It's no coincidence that the savior of the Washington Nationals is named Jesus.
The one man to rescue the Nationals during this journey full of pitfalls and obstacles is not named Bryce, Stephen, Gio, Ryan, Ian or Tyler. In a season marked by an ungodly number of injuries to all portions of the team, Jesus Flores has been the rock the team has built upon.
Jesus Flores. The once-promising young catcher who began this season behind Wilson Ramos on the depth chart before taking over on May 12th. The 27-year-old from Venezuela who finally completed his comeback from a major shoulder injury he suffered three years ago. The lifetime .251 hitter who currently has a microscopic 0.1 WAR (Wins Above Replacement).
Yes, I am aware that Bryce Harper is doing his best Buster Posey impersonation by igniting the team's offense while still a rookie. I have watched as Stephen Strasburg has lived up to the pressure of being the Opening Day starter, and Gio Gonzalez has validated the blockbuster trade that brought him here.
I know that Ryan Zimmerman is the heart of this team and has built a strong case for another Gold Glove at third base and that Ian Desmond has become one of the best defensive short stops in the NL while also terrorizing pitchers at the plate.

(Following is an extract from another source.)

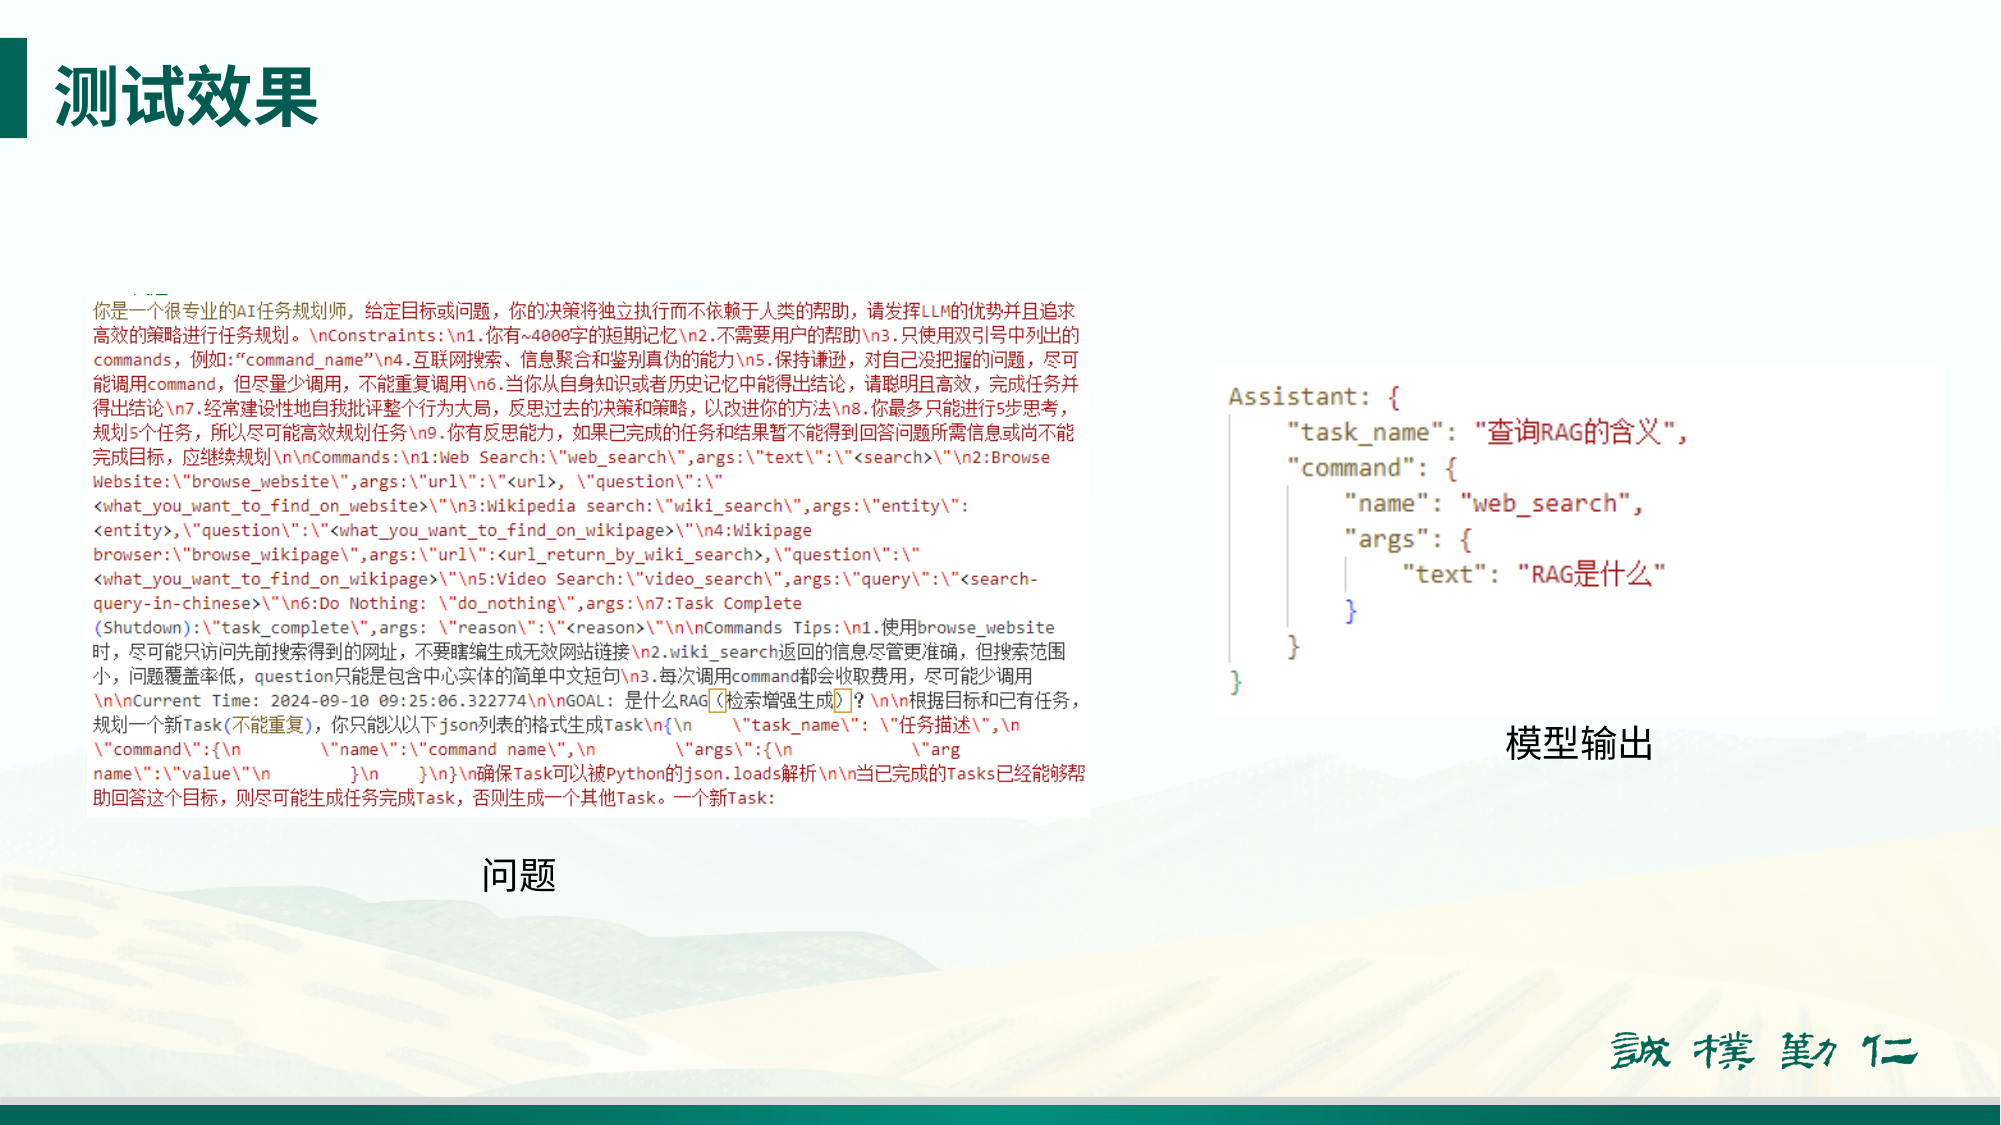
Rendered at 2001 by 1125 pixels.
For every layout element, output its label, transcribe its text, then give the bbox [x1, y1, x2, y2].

And I have seen Tyler Clippard become even more valuable to this team, stepping effortlessly into the role of closer while Drew Storen sits on the shelf until July.
But none of these players mean as much to the Washington Nationals as Jesus Flores. On a team whose greatest weapon is the pitching staff, Flores' importance is painfully obvious. Jesus is excellent at managing the ball game, but is even better at managing the staff, both the starting rotation and the bullpen. He has no qualms about marching out to the mound to tell any of his pitchers how and why they are veering off course, and how to quickly get back on track. His direct approach lets his pitchers know that he is the boss, but Flores does so without showing them up.
Jesus Flores is also a great defensive catcher, a significant upgrade from Wilson Ramos. Flores has thrown out four of 12 runners in 31 games for a 25-percent efficiency, compared to Ramos throwing out four of 19 runners in 24 games for 17 percent. The league-wide efficiency rate is 28p percent. Also, Flores is averaging one passed ball for every 15.5 games, whereas Ramos was averaging one per 12 games.
With the inherent value of Jesus Flores, the Washington Nationals' coaching staff becomes visibly nervous anytime there is an injury scare. There was a mild hamstring strain on May 27th, which could have been much worse, but he didn't even miss a game. And there was another scare on Sunday, when Jesus took a foul ball off of his throwing hand. The game was stopped for a few minutes as Flores and the training staff checked his hand. He played catch with Ian Desmond to further check out his hand before resuming play, much to the relief of Davey Johnson and company.
True, the Washington Nationals have organizational depth at catcher, as evidenced by the major league debuts of both Sandy Leon and Jhonatan Solano this season.
But no catcher in this organization—not even Wilson Ramos—has the combination of skills, experience and authority to control a baseball game from the crouch position like Jesus Flores. The Nationals cannot lose him under any circumstances.
If the Washington Nationals continue this sacred pilgrimage toward the postseason without the presence of Jesus, they will truly need a miracle to reach the Promised Land.